How do I troubleshoot the issue of failed queries?

The Failed Queries per Second metric indicates the average number of failed queries per second. The total number of failed queries in a duration measured in seconds is calculated by multiplying the value of the Failed Queries per Second metric by the duration. We recommend that you do not determine the total number of failed queries only based on the Failed Queries per Second metric. You can check the total number of failed queries and failure causes by querying slow query logs. Then, you can resolve the issue based on the error messages. For more information, see Query and analyze slow query logs.

How do I troubleshoot the issue of unbalanced CPU load among workers?

In Hologres, data is distributed among shards. A worker may access the data of one or more shards during computing. In each instance, a shard can be accessed only by one worker at a time. If the total number of shards accessed by each worker varies, loads on workers may be unbalanced. This issue may occur due to the following possible causes:
  • Cause 1: Data skew exists.

    If severe data skew occurs, a worker accesses a fixed shard. This causes unbalanced CPU load among workers.

    Solution: Execute the following SQL statement to check whether data skew exists. In the following sample result, the count value of a shard is much larger than that of other shards. It indicates that data skew exists. If data skew exists, you can process the unevenly distributed data or set a proper distribution key based on your business requirements. For more information, see Optimize the performance of internal table queries.
    select hg_shard_id,count(1) from <table_name> group by hg_shard_id;
    
    -- Sample result: The count value of shard 39 is larger than that of other shards. It indicates that data skew exists.
    hg_shard_id | count
    -------------+--------
              53 |  29130
              65 |  28628
              66 |  26970
              70 |  28767
              77 |  28753
              24 |  30310
              15 |  29550
              39 | 164983
  • Cause 2: The shard count is not a multiple of the number of workers in the instance.

    If the shard count in a table group is not a multiple of the number of workers, the shard count allocated to each worker varies. This causes the load imbalance among workers.
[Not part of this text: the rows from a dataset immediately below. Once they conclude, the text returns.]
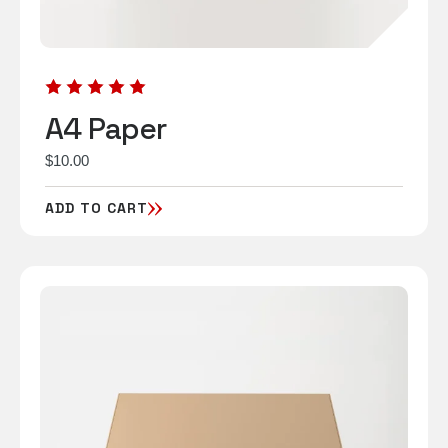
A4 Paper
$
10.00
ADD TO CART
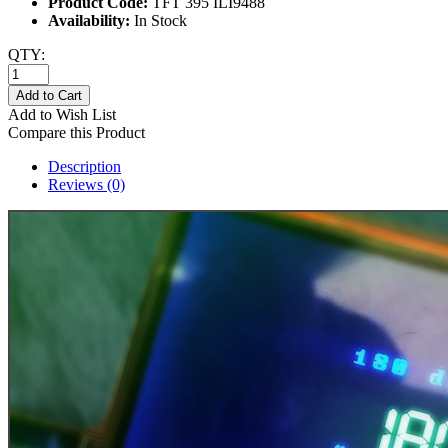
Product Code:
TFT 395 ILI9488
Availability:
In Stock
QTY:
Add to Cart
Add to Wish List
Compare this Product
Description
Reviews (0)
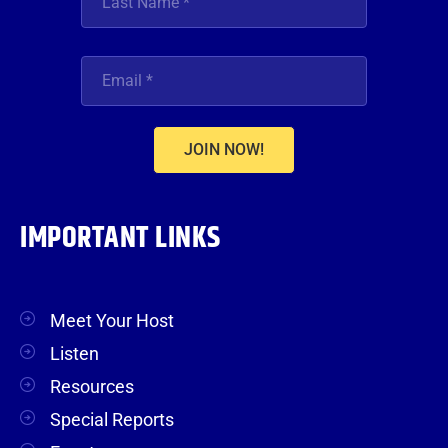
JOIN NOW!
IMPORTANT LINKS
Meet Your Host
Listen
Resources
Special Reports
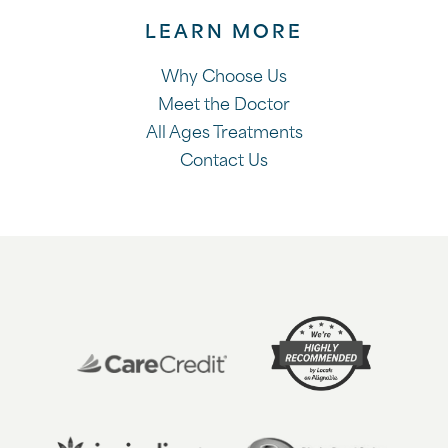
LEARN MORE
Why Choose Us
Meet the Doctor
All Ages Treatments
Contact Us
    Solution: Set the shard count based on the instance type. For more information, see User guide of table groups and shard counts. In most cases, this error occurs in an instance that has more than 256 CPU cores. For instances with smaller specifications, you can use the default shard count.
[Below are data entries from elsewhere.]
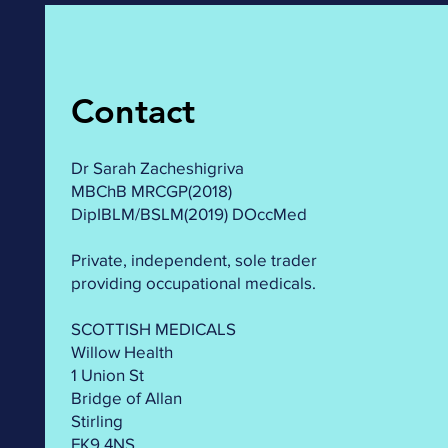
Contact
Dr Sarah Zacheshigriva
MBChB MRCGP(2018)
DipIBLM/BSLM(2019) DOccMed
Private, independent, sole trader
providing occupational medicals.
SCOTTISH MEDICALS
Willow Health
1 Union St
Bridge of Allan
Stirling
FK9 4NS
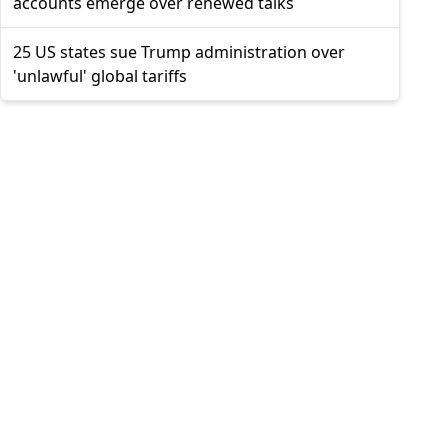
accounts emerge over renewed talks
25 US states sue Trump administration over
'unlawful' global tariffs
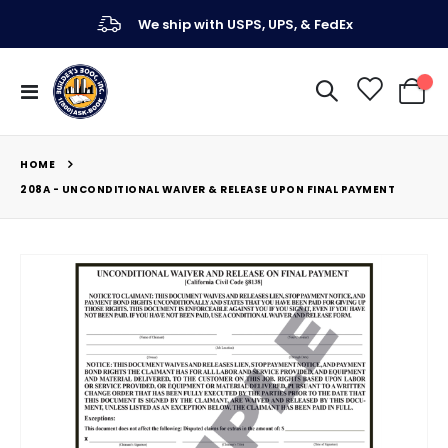
We ship with USPS, UPS, & FedEx
Toggle
My Ca
Nav
HOME
208A - UNCONDITIONAL WAIVER & RELEASE UPON FINAL PAYMENT
Skip
to
the
end
of
the
images
gallery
  • Cause 3: Shards are unevenly allocated to workers after a worker fails over.

    If a worker is terminated due to reasons such as out of memory (OOM), the system allocates the corresponding shards to other workers to recover queries. After the terminated worker is recovered, the system allocates some shards to this worker. This causes uneven allocation of shards among workers.

    Solution: If the instance load is low, ignore the issue of the load imbalance. If the instance load is high, restart the instance to evenly reallocate shards.